◆ **Passage shown**

# Wiring help



## zechariahthist (Jan 5, 2015)

Hey guys, so in terms of the hobby I'm not new, I've done this hobby for over 12 years now, but only recently have I gotten into the more difficult track layouts (difficult for me) and the wiring is killing me. I recently switched over to kato unitrack for N scale and now that these turnouts have electric frogs it is throwing me for a loop. my question to you is: my current layout has a yard and two basic oval shaped main lines connected by a double crossover. The inner line also has a circle track attached to allow engines to change direction (all of this is shown in the drawing I have included) 
So my question is: How do i wire this thing to get it working correctly? I currently have four feeder tracks, two packages of insulated joiners, and a digitrax zephyr for the power pack. Any help would be greatly appreciated!


----------



## DonR (Oct 18, 2012)

First, you have a reverse loop (the circle of track middle lower.) You must
isolate both rails North of all turnouts. It will have to be powered through
a reverse loop controller since you are DCC. The reverse controller is
fed by the buss, the circle is fed by the controller.

I assume from what you say that your turnouts are 'electrofrog' That
means the turnout itself or a tortoise motor with switches determines
which 'phase' (polarity) the frog is fed. Which does the switching?

If the rails connected to the frog are powered by it you would have to
use an insulated joiner in the frog rails to avoid shorts.

[Dataset items]
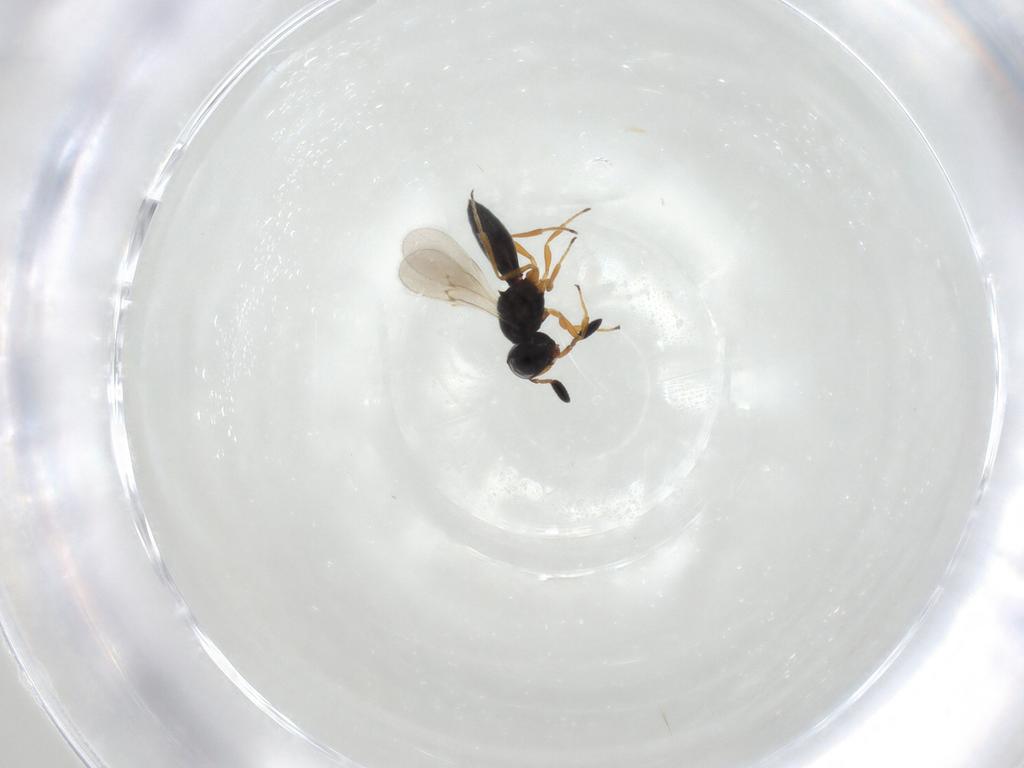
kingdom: Animalia
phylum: Arthropoda
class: Insecta
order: Hymenoptera
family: Scelionidae
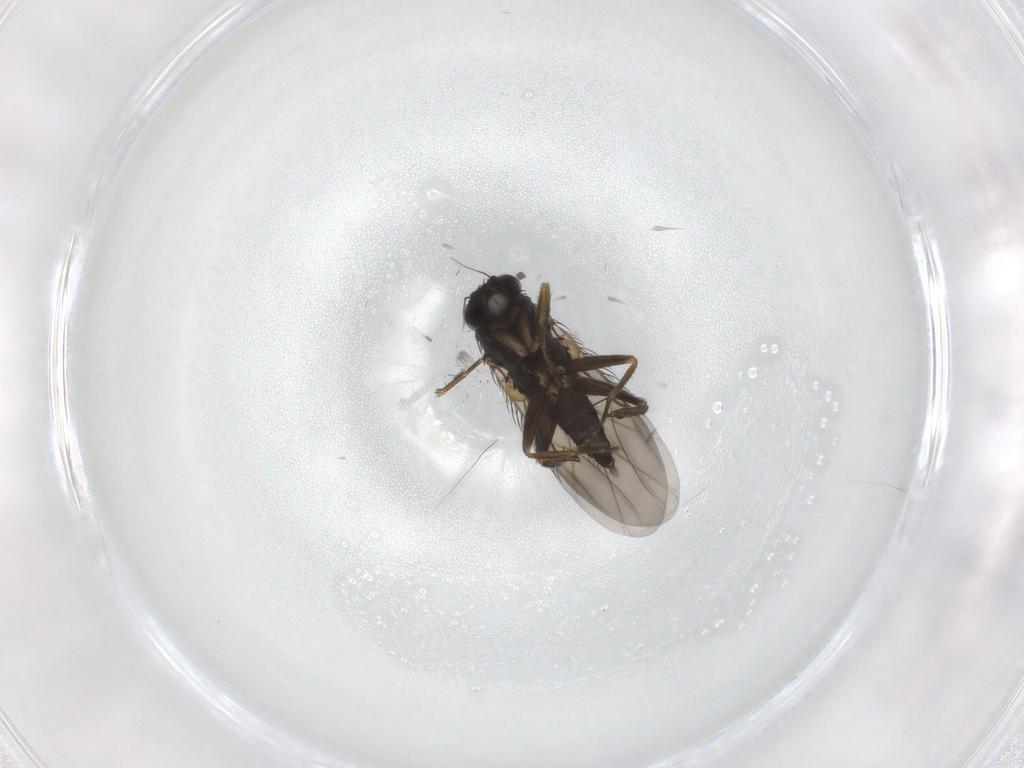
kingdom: Animalia
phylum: Arthropoda
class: Insecta
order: Diptera
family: Phoridae
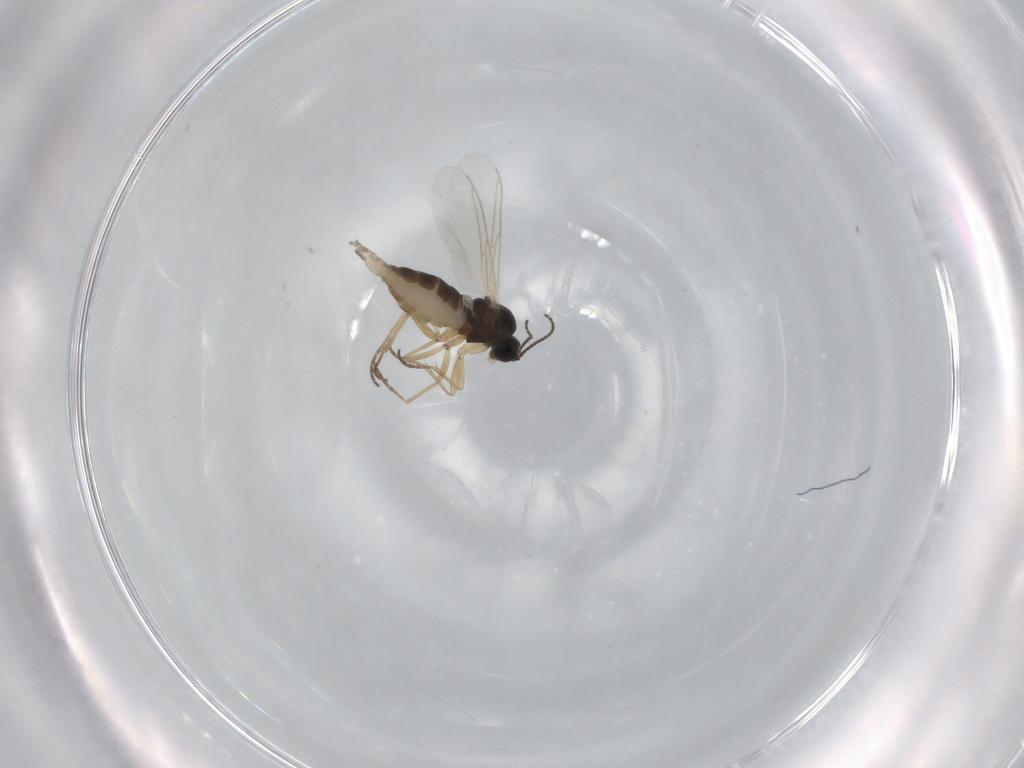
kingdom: Animalia
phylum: Arthropoda
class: Insecta
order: Diptera
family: Sciaridae
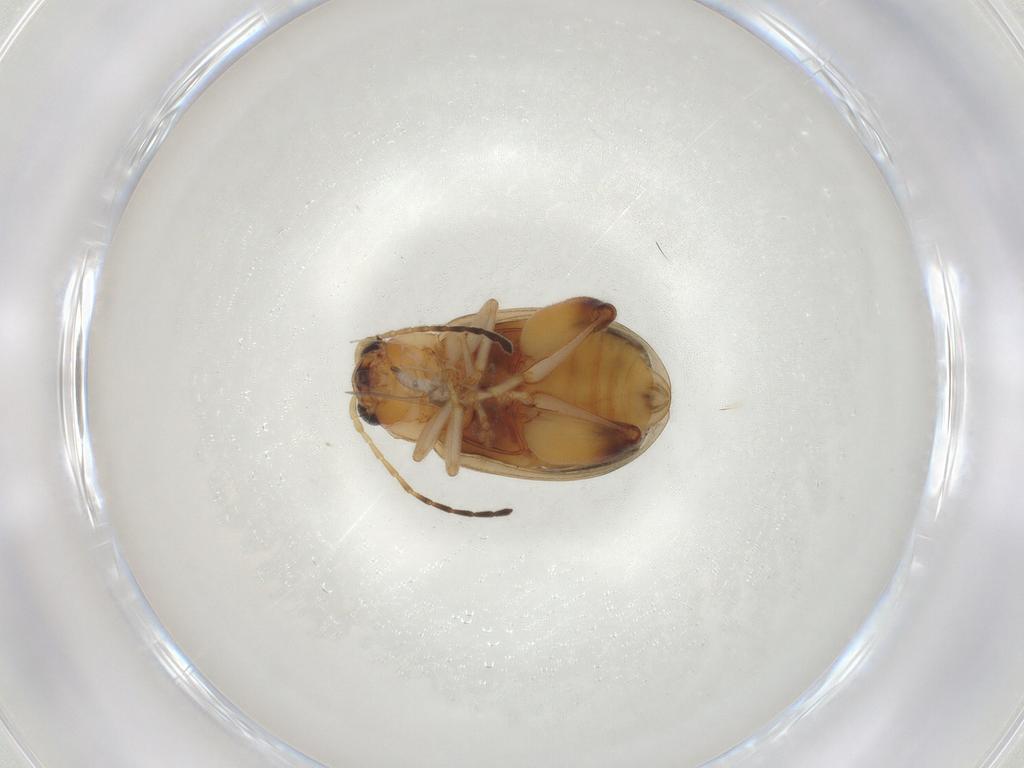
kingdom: Animalia
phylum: Arthropoda
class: Insecta
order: Coleoptera
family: Chrysomelidae
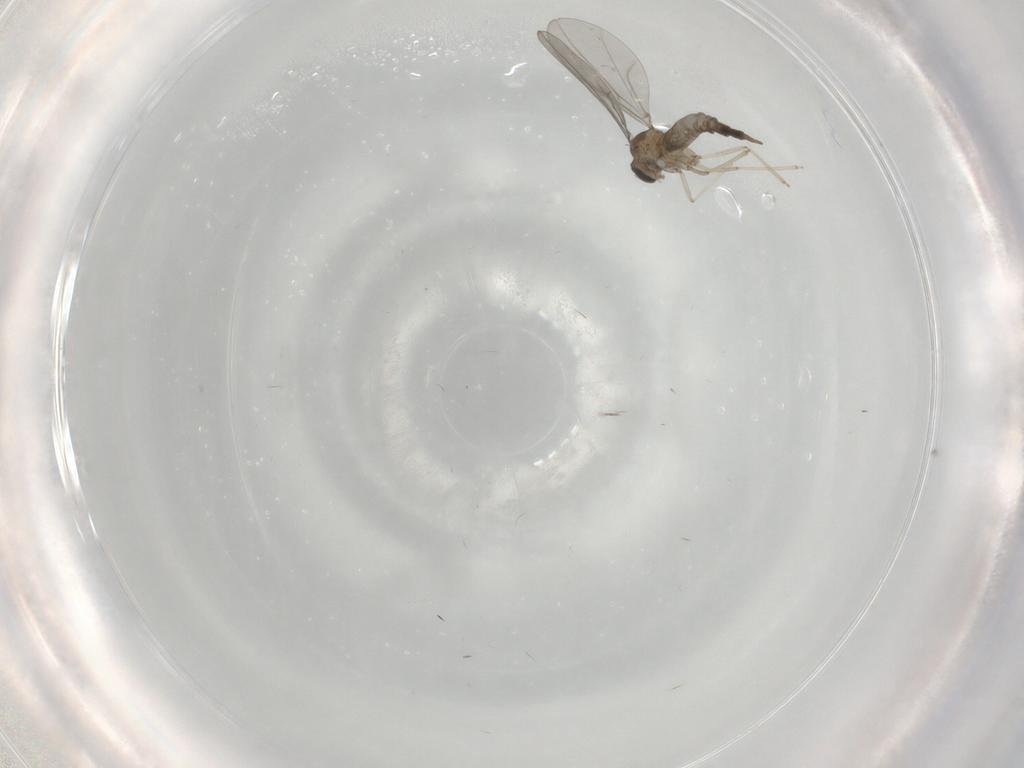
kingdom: Animalia
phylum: Arthropoda
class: Insecta
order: Diptera
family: Cecidomyiidae
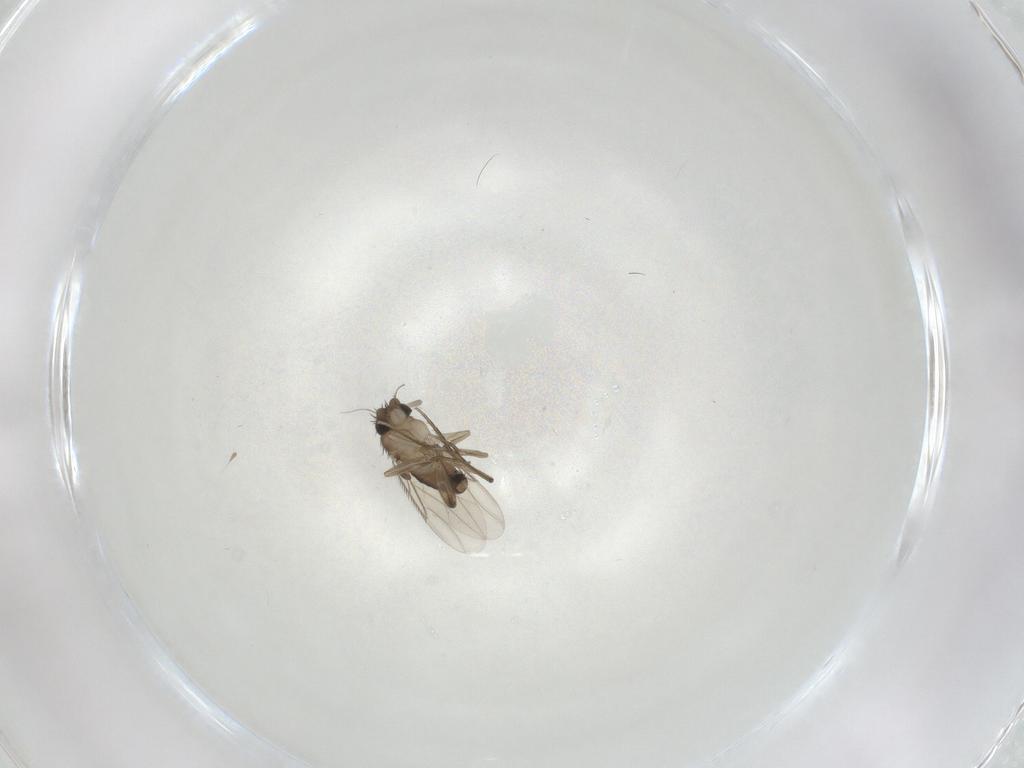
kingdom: Animalia
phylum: Arthropoda
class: Insecta
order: Diptera
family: Phoridae
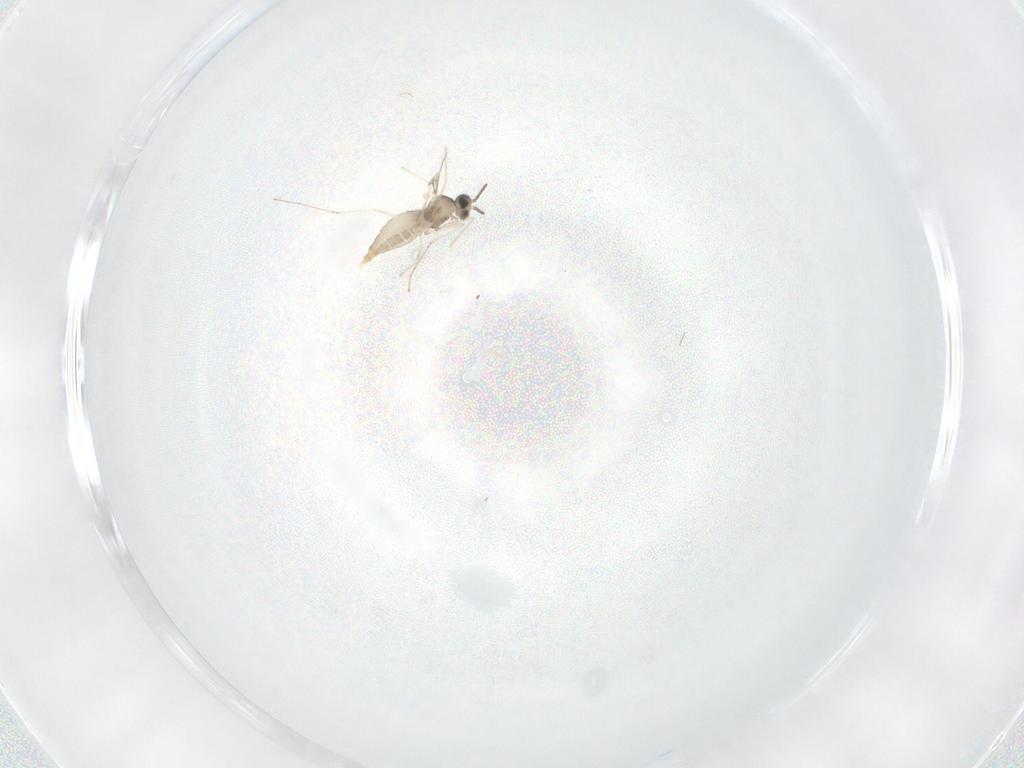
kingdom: Animalia
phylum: Arthropoda
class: Insecta
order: Diptera
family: Cecidomyiidae
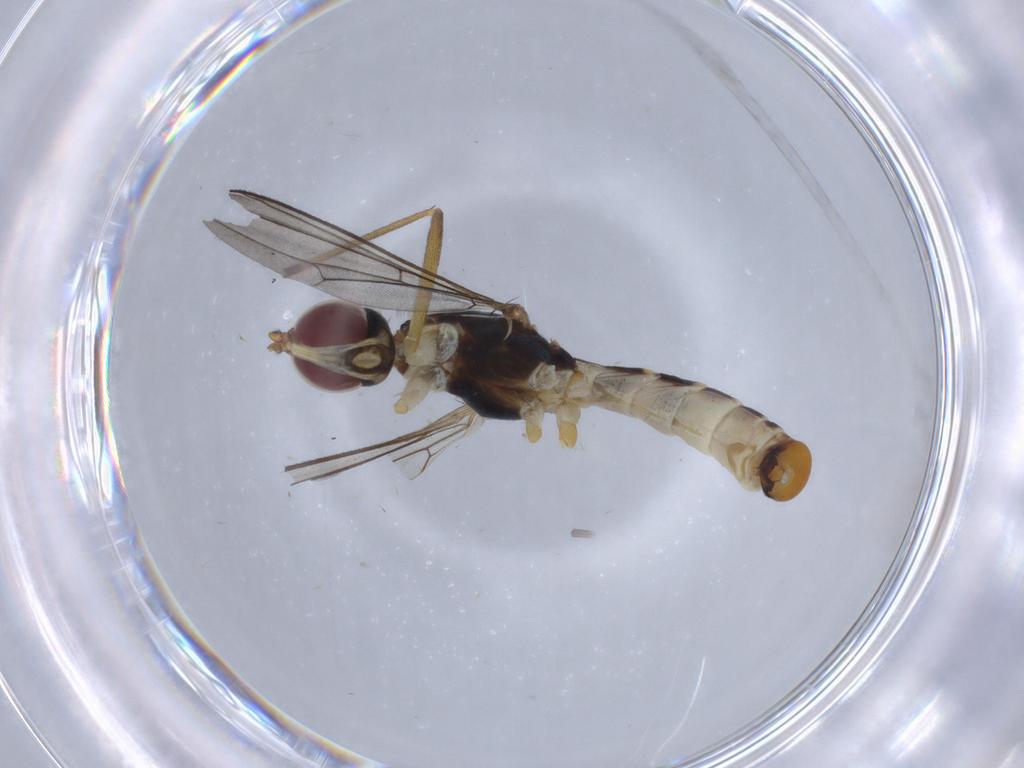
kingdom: Animalia
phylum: Arthropoda
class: Insecta
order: Diptera
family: Micropezidae
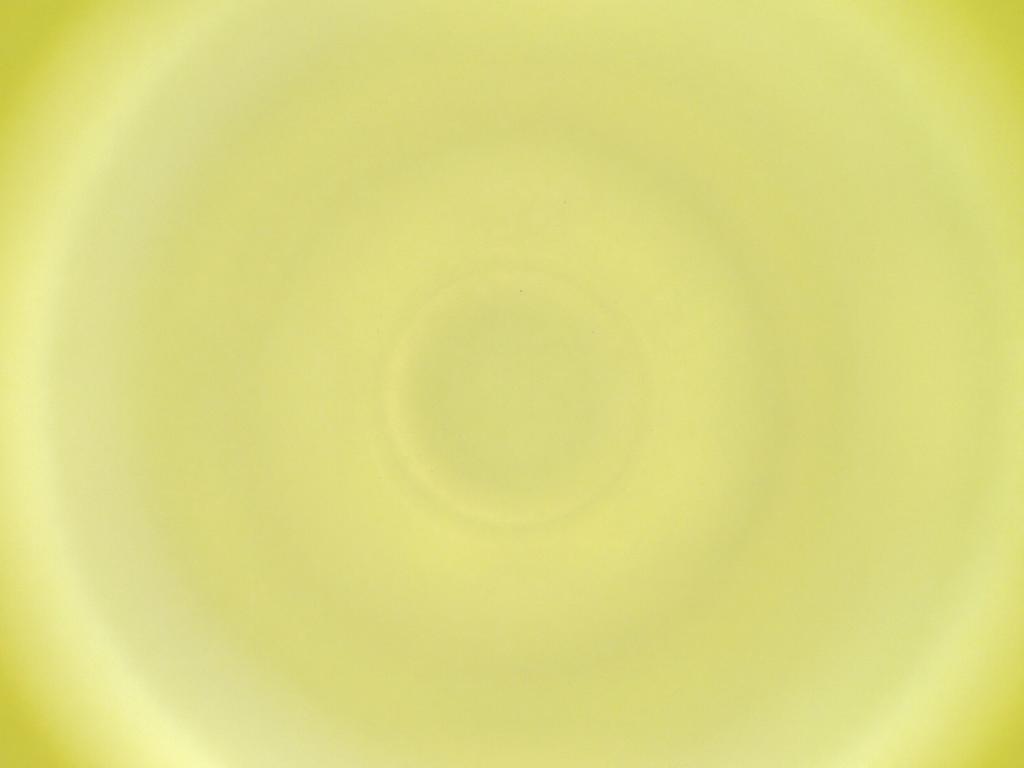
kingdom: Animalia
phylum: Arthropoda
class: Insecta
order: Diptera
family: Cecidomyiidae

◆ **Set problem**
Copy the wiring help thread word for word, starting at "First, you have" and ending after "to avoid shorts.".

◆ **Solution to this problem**
First, you have a reverse loop (the circle of track middle lower.) You must
isolate both rails North of all turnouts. It will have to be powered through
a reverse loop controller since you are DCC. The reverse controller is
fed by the buss, the circle is fed by the controller.

I assume from what you say that your turnouts are 'electrofrog' That
means the turnout itself or a tortoise motor with switches determines
which 'phase' (polarity) the frog is fed. Which does the switching?

If the rails connected to the frog are powered by it you would have to
use an insulated joiner in the frog rails to avoid shorts.